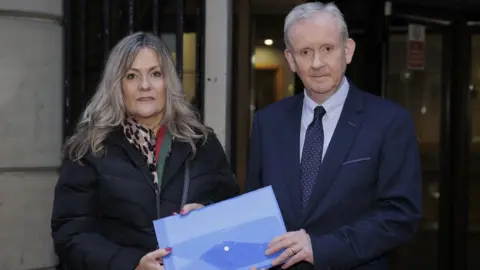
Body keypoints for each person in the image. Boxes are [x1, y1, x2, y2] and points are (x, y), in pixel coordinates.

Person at [247, 2, 422, 270]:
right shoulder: (267, 122)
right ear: (291, 60)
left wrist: (320, 248)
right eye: (305, 52)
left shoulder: (390, 122)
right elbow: (254, 206)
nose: (317, 63)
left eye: (327, 49)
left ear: (348, 51)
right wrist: (205, 218)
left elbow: (399, 215)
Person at [51, 32, 239, 270]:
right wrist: (133, 264)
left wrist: (208, 214)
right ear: (117, 85)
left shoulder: (201, 143)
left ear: (168, 82)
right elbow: (71, 235)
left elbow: (233, 213)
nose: (145, 85)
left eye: (155, 74)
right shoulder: (89, 148)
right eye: (132, 76)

-*-*-

# [WHAT TO DO]
Return the line that contains "right wrist: (205, 218)" along with every line after it through the end of the entries, exactly, adding nothing.

# [RESULT]
right wrist: (205, 218)
left elbow: (399, 215)
Person at [51, 32, 239, 270]:
right wrist: (133, 264)
left wrist: (208, 214)
right ear: (117, 85)
left shoulder: (201, 143)
left ear: (168, 82)
right elbow: (71, 235)
left elbow: (233, 213)
nose: (145, 85)
left eye: (155, 74)
right shoulder: (89, 148)
right eye: (132, 76)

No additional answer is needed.